Examples of Traveling Salesman Problem: Example of Solving with Graphs

Explore practical examples of the Traveling Salesman Problem using graph theory.
By Jamie

Understanding the Traveling Salesman Problem with Graphs

The Traveling Salesman Problem (TSP) is a classic algorithmic problem in the fields of computer science and operations research. It focuses on optimization, specifically the challenge of finding the shortest possible route that visits a set of cities and returns to the origin city. Graph theory serves as a powerful tool in solving TSP, as it allows cities to be represented as vertices and routes as edges. In this article, we will explore three practical examples of the TSP, showcasing how graphs can be utilized to find optimal solutions.

Example 1: Delivery Route Optimization for a Local Bakery

In this scenario, a local bakery needs to deliver goods to five different neighborhoods in a city. The bakery is located at a central point, and the neighborhoods can be represented as nodes in a graph, with the roads between them serving as edges.

To find the most efficient delivery route, the bakery owner can create a weighted graph where the weights represent the distances between neighborhoods. The nodes would be as follows:

  • Node A: Bakery (start point)
  • Node B: Neighborhood 1
  • Node C: Neighborhood 2
  • Node D: Neighborhood 3
  • Node E: Neighborhood 4
  • Node F: Neighborhood 5

The distances (weights) between these nodes are:

  • A to B: 5 miles
  • A to C: 10 miles
  • A to D: 15 miles
  • A to E: 20 miles
  • A to F: 25 miles
  • B to C: 10 miles
  • B to D: 5 miles
  • C to D: 10 miles
  • C to E: 15 miles
  • D to E: 5 miles
  • D to F: 20 miles
  • E to F: 10 miles

Using algorithms such as the nearest neighbor or dynamic programming, the bakery owner can find the optimal route to minimize travel distance and time. For example, a solution could be A → B → D → C → E → F → A, which totals 45 miles.

Notes:

  • Variations of the problem can include time windows for deliveries, vehicle capacity, or the addition of more neighborhoods.

Example 2: School Bus Route Planning

A school district is tasked with planning the most efficient route for a bus that needs to pick up students from various locations. The bus starts at the school (Node A) and must visit five different homes (Nodes B through F) before returning to the school.

The distances between the school and the homes are as follows:

  • A to B: 3 miles
  • A to C: 4 miles
  • A to D: 2 miles
  • A to E: 5 miles
  • A to F: 6 miles
  • B to C: 2 miles
  • B to D: 3 miles
  • C to D: 4 miles
  • C to E: 3 miles
  • D to E: 2 miles
  • D to F: 5 miles
  • E to F: 3 miles

By constructing a graph and applying the brute force method or heuristic approaches, the school district can determine the optimal route. For instance, a potential optimal route could be A → D → B → C → E → F → A, with a total distance of 30 miles.

Notes:

  • Additional considerations might include traffic patterns or student safety, which could affect route selection.

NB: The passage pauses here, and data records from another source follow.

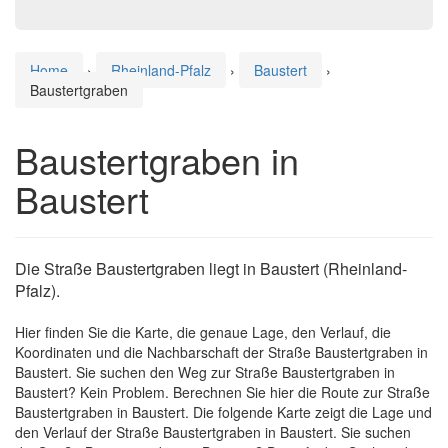
Home
›
Rheinland-Pfalz
›
Baustert
›
Baustertgraben
Baustertgraben in
Baustert
Die Straße Baustertgraben liegt in Baustert (Rheinland-
Pfalz).
Hier finden Sie die Karte, die genaue Lage, den Verlauf, die
Koordinaten und die Nachbarschaft der Straße Baustertgraben in
Baustert. Sie suchen den Weg zur Straße Baustertgraben in
Baustert? Kein Problem. Berechnen Sie hier die Route zur Straße
Baustertgraben in Baustert. Die folgende Karte zeigt die Lage und
den Verlauf der Straße Baustertgraben in Baustert. Sie suchen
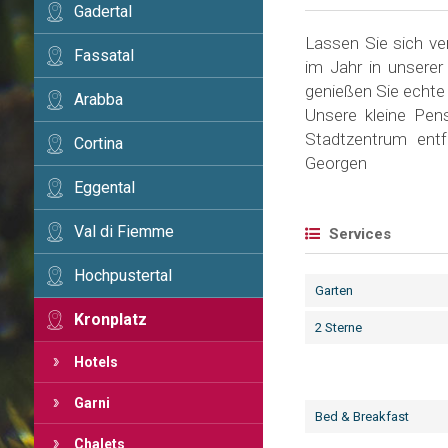
Gadertal
Lassen Sie sich v
Fassatal
im Jahr in unsere
genießen Sie echte
Arabba
Unsere kleine Pen
Stadtzentrum entf
Cortina
Georgen
Eggental
Val di Fiemme
Services
Hochpustertal
Garten
Kronplatz
2 Sterne
Hotels
Garni
Bed & Breakfast
Chalets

Example 3: Sales Strategy for a Traveling Salesperson

A salesperson needs to visit six clients located in different cities. The objective is to minimize the travel time while ensuring all clients are visited. Each city can be represented as a vertex in a graph, and the edges represent the travel times between them.

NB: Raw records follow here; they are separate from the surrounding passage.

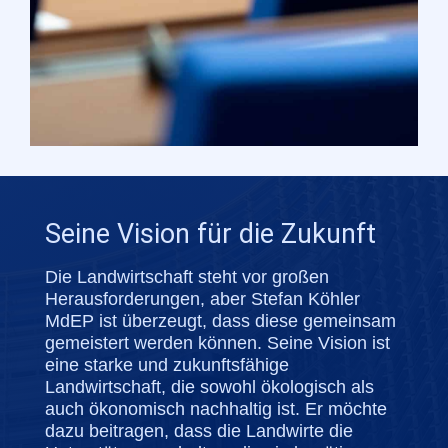
Seine Vision für die Zukunft
Die Landwirtschaft steht vor großen
Herausforderungen, aber Stefan Köhler
MdEP ist überzeugt, dass diese gemeinsam
gemeistert werden können. Seine Vision ist
eine starke und zukunftsfähige
Landwirtschaft, die sowohl ökologisch als
auch ökonomisch nachhaltig ist. Er möchte
dazu beitragen, dass die Landwirte die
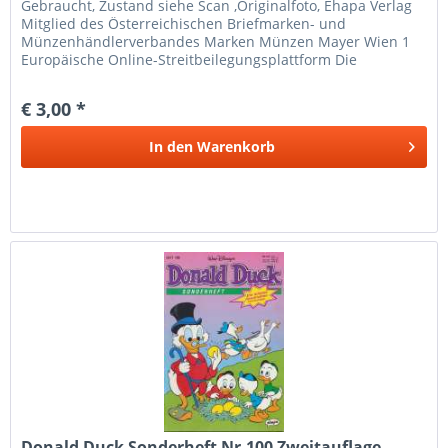
Gebraucht, Zustand siehe Scan ,Originalfoto, Ehapa Verlag
Mitglied des Österreichischen Briefmarken- und
Münzenhändlerverbandes Marken Münzen Mayer Wien 1
Europäische Online-Streitbeilegungsplattform Die
Europäische Kommission hat eine...
€ 3,00 *
In den
Warenkorb
Donald Duck Sonderheft Nr.100 Zweitauflage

Here are the cities and travel times:

  • Node A: Starting point (Home Office)
  • Node B: Client 1
  • Node C: Client 2
  • Node D: Client 3
  • Node E: Client 4
  • Node F: Client 5
  • Node G: Client 6

The travel times between the nodes are:

  • A to B: 1 hour
  • A to C: 2 hours
  • A to D: 3 hours
  • A to E: 4 hours
  • A to F: 5 hours
  • A to G: 6 hours
  • B to C: 1 hour
  • B to D: 2 hours
  • C to D: 1 hour
  • C to E: 2 hours
  • D to E: 1 hour
  • D to F: 2 hours
  • E to G: 1 hour

By using algorithms like branch and bound or genetic algorithms, the salesperson can find the most efficient route. An example of an optimized route could be A → B → C → D → E → F → G → A, totaling approximately 15 hours.

Notes:

  • Variations may include prioritizing certain clients or accommodating unexpected delays, which may alter the route.